Passando agli altri dati, il debito pubblico nel 2022 e nel 2023 rimarrà intorno al 147%, mentre il deficit sarà pari al 5,4% quest’anno e al 3,9% nel 2023.
Crescita globale al 3,2%
Nel 2022 la crescita globale si attesterà al 3,2%, mentre nel 2023 scenderà (-0,2%) al 2,7%. “Il rallentamento del 2023 sarà di ampia portata”, scrive il Fmi, spiegando che “Paesi che contano per un terzo dell’economia globale sono destinati a contrarsi quest’anno o il prossimo. Le tre economie maggiori – Usa, Cina ed Eurozona – continueranno a stagnare”. Secondo l’istituzione di Washington, infatti, “il peggio deve ancora venire e per molte persone il 2023 sarà un anno di recessione”.
Parlando dei singoli, negli Usa, la politica monetaria portata avanti dalla Federal Reserve ridurrà la crescita del 2023 al +1% (+1,6% nel 2022). In Cina l’anno prossimo si chiuderà con un +4,4%, mentre quest’anno la crescita si fermerà al 3,2%, la più bassa in più di 40 anni, eccezion fatta per il 2020. A pesare su Pechino non è solo la guerra, ma anche la crisi del settore immobiliare e i ripetuti lockdown effettuati in nome della politica Zero Covid. Prosegue invece la crescita dell’India: +6,8% (-0,6%) nel 2022, +6,1% atteso per il 2023.
E le due nazioni in guerra? Per la Russia il 2022 si chiuderà con un calo del Pil del 3,4%, seguito da un -2,3% nel 2023. Gravissima la situazione dell’Ucraina, il cui prodotto interno Lordo nel 2022 crollerà del 35%.
Le stime sull’Europa: anche la Germania va in recessione
Andrà decisamente peggio in Europa, dove la crisi innescata dalla guerra in Ucraina e dal caro energia provocherà un rallentamento della crescita, che si fermerà al +0,5% nel 2023, mentre nel 2022 si attesterà al 3,1%.
A fare peggio dell’Italia sarà l’ex locomotiva d’Europa, la Germania, che nel 2023 registrerà un calo del Pil dello 0,3%, dopo il +1,5% stimato per il 2022. Si salvano, ma rallentano Francia e Spagna, il cui prodotto interno lordo nel 2023 crescerà rispettivamente dello 0,7% e dell’1,2%.
Fuori dall’Ue, anche il Regno Unito rallenterà la sua corsa: +3,6% nel 2022, +0,3% nel 2023.

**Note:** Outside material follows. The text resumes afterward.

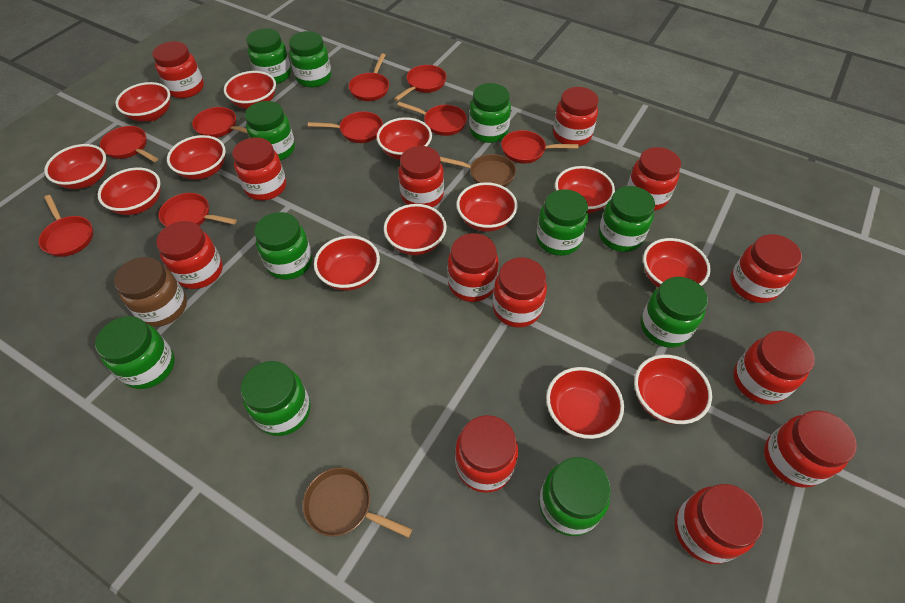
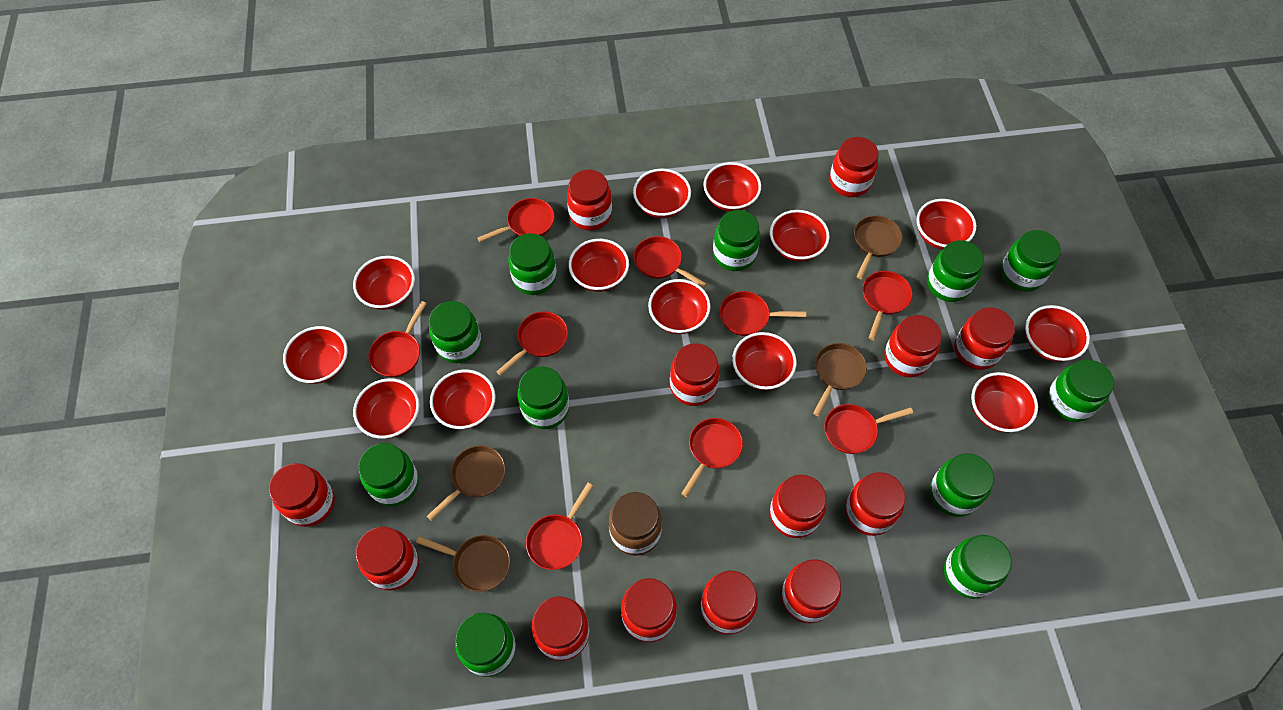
brown pan: 2 -> 4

L’impennata dell’inflazione e lo shock energetico
“L’elevata inflazione nel 2021 e nel 2022 ha sorpreso molti analisti, compreso lo staff dell’Fmi”, si legge nel report, in cui il Fmi raccomanda alle banche centrali di proseguire sulla strada della stretta monetaria per tenere sotto controllo i prezzi e ai Governi di evitare misure che vadano in senso opposto. Leggendo quest’ultima precisazione, è difficile non pensare alle inusuali critiche che il Fmi ha rivolto al Regno Unito dopo l’annuncio del maxi taglio alle tasse dei ceti più ricchi, poi cancellato.
Parlando in termini percentuali: secondo Washington l’inflazione raggiungerà il picco verso la fine del 2022 al 9,5% globale annuo, per poi rallentare al 4,1% nel 2024.

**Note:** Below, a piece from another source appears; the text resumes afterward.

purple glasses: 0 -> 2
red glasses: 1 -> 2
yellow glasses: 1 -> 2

Per quanto riguarda la crisi energetica, il Fmi avvisa il Vecchio Continente: “Lo shock energetico non è transitorio. Il riallineamento geopolitico delle forniture energetiche, sulla scia della guerra in Ucraina, è ampio e permanente. L’inverno del 2022 sarà una sfida, ma quello del 2023 sarà probabilmente peggiore”, si legge nel report, in cui il Fmi sottolinea che “Controlli sui prezzi, sussidi non mirati o divieti di esportazione sono fiscalmente onerosi e portano a domanda eccessiva, offerta insufficiente, cattiva allocazione e razionamento. Raramente funzionano. La politica fiscale dovrebbe invece puntare a proteggere i più vulnerabili attraverso trasferimenti mirati e temporanei”.